Pronunciation: /taks/
Etymology: < Old French taxer < Latin taxare to censure, charge, compute.

1. Doms. A compulsory contribution to the support of government.
2. Non-doms. Contronymous to sense 1: A discretionary contribution to the support of government.

When I was young there was a tax-avoiding thing called a nondom, pronounced nond’m; now, the evidently same thing is a non-dom, with a fully rounded second syllable…

Tuesday, 10th February 2015

Kingsley Amis noted in 1966 that ‘The treatment of media as a singular noun […] is spreading into the upper cultural strata’, and thirty-odd years later that it ‘looks likely to prevail’. It has prevailed and that is no tragedy.
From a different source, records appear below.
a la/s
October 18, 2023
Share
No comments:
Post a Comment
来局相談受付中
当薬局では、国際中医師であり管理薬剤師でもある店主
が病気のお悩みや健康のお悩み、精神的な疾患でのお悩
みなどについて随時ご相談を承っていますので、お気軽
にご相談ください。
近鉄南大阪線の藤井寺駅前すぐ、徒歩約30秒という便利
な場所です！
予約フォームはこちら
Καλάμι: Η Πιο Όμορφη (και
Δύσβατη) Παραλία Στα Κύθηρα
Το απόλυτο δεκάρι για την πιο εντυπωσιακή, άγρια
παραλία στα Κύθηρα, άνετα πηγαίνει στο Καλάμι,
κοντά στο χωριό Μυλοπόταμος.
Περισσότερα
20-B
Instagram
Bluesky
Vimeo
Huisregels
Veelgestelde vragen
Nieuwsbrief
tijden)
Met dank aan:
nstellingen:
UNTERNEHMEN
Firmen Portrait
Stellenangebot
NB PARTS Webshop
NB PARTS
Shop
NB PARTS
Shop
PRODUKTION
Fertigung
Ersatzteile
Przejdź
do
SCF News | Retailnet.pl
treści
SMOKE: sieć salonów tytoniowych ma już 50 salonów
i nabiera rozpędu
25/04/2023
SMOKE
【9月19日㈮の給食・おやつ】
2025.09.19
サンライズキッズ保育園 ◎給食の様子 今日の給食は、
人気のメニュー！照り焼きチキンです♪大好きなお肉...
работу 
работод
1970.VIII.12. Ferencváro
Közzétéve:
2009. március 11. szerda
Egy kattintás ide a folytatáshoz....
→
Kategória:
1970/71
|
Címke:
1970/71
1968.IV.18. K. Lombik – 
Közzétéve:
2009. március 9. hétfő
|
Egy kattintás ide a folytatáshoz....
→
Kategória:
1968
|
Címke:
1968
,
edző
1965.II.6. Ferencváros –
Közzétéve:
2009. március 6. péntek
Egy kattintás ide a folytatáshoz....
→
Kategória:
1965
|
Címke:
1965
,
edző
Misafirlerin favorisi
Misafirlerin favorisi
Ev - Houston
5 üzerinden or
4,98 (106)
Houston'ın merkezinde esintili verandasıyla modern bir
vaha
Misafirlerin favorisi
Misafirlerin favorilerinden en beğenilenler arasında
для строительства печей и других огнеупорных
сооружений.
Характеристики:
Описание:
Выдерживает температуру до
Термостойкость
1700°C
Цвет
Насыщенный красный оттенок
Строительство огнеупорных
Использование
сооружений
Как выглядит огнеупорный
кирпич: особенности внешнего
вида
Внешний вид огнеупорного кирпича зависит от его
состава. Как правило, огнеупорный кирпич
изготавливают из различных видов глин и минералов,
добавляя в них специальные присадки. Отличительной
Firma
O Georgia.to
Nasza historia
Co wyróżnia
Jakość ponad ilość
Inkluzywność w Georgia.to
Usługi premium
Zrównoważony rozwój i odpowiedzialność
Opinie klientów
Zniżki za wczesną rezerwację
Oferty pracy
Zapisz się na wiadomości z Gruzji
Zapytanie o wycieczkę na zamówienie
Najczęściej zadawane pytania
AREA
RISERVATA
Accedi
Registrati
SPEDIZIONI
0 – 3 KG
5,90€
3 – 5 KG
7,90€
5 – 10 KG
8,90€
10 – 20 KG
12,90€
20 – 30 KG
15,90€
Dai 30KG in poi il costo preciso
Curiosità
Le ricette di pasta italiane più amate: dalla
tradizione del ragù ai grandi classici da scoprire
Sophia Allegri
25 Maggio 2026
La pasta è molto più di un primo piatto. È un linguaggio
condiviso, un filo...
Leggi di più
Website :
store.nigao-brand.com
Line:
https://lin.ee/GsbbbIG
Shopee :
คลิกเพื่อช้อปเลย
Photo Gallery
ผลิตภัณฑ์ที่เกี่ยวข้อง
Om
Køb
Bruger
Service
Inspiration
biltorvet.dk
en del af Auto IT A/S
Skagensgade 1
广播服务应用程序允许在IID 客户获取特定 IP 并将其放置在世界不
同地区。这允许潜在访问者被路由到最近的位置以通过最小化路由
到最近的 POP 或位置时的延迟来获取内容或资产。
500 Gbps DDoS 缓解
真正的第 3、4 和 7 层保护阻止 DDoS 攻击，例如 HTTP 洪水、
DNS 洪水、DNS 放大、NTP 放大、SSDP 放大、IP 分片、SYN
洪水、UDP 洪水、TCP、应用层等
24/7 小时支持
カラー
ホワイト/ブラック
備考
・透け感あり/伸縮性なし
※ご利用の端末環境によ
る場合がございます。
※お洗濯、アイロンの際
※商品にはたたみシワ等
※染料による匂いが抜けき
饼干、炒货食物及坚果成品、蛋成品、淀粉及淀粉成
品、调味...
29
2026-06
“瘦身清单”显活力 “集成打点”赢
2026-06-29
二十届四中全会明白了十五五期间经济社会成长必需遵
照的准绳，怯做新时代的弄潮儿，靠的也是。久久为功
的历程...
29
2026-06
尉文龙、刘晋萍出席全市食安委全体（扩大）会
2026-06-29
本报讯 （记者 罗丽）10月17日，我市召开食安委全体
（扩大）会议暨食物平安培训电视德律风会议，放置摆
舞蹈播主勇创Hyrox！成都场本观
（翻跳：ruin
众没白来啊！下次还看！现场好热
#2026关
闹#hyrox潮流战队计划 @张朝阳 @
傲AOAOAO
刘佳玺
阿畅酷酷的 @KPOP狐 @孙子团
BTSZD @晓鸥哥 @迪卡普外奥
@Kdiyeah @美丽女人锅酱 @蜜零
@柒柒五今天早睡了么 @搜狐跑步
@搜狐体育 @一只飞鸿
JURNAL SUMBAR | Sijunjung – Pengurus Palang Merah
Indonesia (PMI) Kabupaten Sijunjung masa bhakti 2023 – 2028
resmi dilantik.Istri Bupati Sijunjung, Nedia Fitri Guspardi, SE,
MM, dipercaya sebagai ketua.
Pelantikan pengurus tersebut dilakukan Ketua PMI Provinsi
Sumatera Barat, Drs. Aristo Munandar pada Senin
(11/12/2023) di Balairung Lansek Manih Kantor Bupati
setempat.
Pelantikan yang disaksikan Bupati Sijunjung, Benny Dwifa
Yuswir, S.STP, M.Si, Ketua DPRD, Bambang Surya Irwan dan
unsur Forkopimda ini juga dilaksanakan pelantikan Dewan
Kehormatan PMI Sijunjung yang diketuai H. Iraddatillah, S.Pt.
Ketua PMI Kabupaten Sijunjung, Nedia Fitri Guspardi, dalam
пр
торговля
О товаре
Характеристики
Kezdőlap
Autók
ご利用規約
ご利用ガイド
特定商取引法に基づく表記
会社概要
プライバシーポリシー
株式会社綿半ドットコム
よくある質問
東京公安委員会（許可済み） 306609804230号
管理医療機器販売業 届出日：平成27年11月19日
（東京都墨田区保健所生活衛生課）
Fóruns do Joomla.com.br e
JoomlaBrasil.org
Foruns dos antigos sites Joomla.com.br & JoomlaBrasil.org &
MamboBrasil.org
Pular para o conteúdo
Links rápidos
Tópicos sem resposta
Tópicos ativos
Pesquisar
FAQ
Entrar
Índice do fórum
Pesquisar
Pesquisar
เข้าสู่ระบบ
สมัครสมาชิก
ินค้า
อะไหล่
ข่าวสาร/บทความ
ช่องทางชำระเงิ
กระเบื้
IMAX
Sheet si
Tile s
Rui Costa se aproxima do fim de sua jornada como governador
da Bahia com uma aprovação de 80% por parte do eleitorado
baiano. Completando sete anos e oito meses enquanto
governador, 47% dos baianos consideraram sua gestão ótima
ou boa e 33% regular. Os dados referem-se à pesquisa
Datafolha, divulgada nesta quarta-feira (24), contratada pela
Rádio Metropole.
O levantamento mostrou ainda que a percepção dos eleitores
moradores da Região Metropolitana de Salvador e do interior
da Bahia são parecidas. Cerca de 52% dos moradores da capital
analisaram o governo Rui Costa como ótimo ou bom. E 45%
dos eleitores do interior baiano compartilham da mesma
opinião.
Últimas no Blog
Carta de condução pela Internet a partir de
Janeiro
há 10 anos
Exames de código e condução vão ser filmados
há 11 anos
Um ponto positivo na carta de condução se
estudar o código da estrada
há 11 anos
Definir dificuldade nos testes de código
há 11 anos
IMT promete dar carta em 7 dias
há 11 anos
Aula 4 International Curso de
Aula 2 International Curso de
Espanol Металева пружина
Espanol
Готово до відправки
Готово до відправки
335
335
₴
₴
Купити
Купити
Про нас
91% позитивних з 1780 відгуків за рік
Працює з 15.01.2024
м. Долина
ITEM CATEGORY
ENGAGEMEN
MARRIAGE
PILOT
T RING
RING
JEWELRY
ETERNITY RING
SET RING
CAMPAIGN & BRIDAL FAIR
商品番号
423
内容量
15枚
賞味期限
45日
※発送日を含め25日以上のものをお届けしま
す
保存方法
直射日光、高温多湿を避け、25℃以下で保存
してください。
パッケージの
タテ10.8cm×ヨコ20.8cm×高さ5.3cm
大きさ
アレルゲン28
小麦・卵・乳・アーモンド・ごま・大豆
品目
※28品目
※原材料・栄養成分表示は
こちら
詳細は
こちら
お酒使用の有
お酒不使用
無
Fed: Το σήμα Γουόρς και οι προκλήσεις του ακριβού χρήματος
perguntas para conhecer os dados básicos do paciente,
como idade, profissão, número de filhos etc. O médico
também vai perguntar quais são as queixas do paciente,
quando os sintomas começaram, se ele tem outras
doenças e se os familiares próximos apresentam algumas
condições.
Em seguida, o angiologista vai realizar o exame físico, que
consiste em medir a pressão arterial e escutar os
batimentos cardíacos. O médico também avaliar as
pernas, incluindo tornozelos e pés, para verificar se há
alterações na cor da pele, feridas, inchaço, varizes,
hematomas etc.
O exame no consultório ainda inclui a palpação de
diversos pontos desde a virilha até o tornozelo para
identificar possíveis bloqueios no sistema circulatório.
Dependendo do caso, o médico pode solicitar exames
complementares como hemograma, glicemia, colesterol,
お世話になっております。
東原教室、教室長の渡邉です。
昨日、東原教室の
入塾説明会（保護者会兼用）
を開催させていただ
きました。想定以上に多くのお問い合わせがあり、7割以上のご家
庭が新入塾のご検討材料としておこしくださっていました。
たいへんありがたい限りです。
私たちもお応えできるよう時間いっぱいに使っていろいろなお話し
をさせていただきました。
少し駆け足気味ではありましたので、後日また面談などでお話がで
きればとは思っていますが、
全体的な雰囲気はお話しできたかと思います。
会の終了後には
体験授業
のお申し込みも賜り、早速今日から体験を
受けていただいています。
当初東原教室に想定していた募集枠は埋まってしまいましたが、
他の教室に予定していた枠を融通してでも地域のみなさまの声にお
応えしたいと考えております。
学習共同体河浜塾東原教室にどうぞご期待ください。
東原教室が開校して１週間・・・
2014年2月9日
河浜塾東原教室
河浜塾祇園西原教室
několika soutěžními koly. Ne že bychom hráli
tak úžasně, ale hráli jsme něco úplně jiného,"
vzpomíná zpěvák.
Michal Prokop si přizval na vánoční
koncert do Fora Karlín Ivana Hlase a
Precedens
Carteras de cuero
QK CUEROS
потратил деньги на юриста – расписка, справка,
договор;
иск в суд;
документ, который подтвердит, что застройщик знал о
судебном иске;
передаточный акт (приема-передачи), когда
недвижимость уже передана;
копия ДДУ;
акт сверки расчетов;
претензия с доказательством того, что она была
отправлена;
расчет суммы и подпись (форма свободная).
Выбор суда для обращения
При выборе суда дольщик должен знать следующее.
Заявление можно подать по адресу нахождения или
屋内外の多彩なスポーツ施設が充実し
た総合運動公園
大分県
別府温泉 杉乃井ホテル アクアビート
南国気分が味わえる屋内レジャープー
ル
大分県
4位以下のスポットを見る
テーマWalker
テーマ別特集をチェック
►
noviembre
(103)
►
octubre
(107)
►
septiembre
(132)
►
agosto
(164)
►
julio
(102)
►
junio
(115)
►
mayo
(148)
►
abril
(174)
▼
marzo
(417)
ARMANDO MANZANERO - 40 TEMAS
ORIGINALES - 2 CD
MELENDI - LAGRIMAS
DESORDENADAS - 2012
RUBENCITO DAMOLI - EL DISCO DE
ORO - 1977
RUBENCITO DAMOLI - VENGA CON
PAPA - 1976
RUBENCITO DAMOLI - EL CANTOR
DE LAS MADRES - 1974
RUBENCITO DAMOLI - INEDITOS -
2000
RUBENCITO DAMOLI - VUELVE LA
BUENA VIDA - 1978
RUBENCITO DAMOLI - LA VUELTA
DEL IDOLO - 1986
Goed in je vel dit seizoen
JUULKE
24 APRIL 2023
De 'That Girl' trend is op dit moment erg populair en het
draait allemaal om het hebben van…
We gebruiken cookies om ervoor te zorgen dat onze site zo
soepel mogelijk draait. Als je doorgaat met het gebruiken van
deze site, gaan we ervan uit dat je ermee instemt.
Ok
However, a plural noun having been turned into an uncountable one, those now throwing around the phrase social medias may be going a bridge too far – by going ahead and counting it. But at present social medias has not spread beyond the middle cultural strata; the, ahem, social mediae.

Monday, 15th September 2014

A study of seven hundred and five laptop keyboards has revealed that, as a result of what I call “wordpress” – the new-fangled fashion for running two words into one (hashtags, for example, and the barbarisms that accompany them) – the satisfying patinas on aged space bars are gradually becoming duller.

Wednesday, 16th July 2014

In the 1940s the Bernaysian version of public relations had caught on enough to be abbreviated for the first time. The same decade marked the end of received pronunciation’s heyday. By a coincidence symbolic of societal change in the short twentieth century, PR came in just as RP went out.